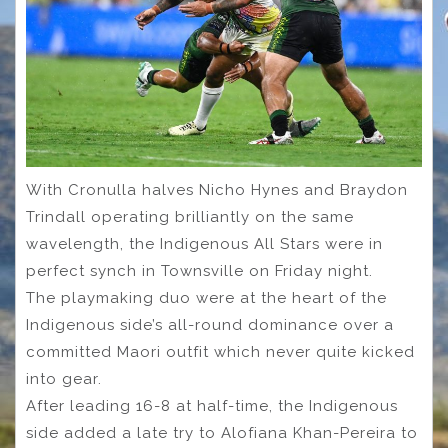
With Cronulla halves Nicho Hynes and Braydon
Trindall operating brilliantly on the same
wavelength, the Indigenous All Stars were in
perfect synch in Townsville on Friday night.
The playmaking duo were at the heart of the
Indigenous side’s all-round dominance over a
committed Maori outfit which never quite kicked
into gear.
After leading 16-8 at half-time, the Indigenous
side added a late try to Alofiana Khan-Pereira to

┄┄┄┄┄┄

◆ **JOB ITEM**
In the copy, include no pictures; otherwise transcribe the entries exactly.

◆ **EXERCISE SOLUTION**
With Cronulla halves Nicho Hynes and Braydon
Trindall operating brilliantly on the same
wavelength, the Indigenous All Stars were in
perfect synch in Townsville on Friday night.
The playmaking duo were at the heart of the
Indigenous side’s all-round dominance over a
committed Maori outfit which never quite kicked
into gear.
After leading 16-8 at half-time, the Indigenous
side added a late try to Alofiana Khan-Pereira to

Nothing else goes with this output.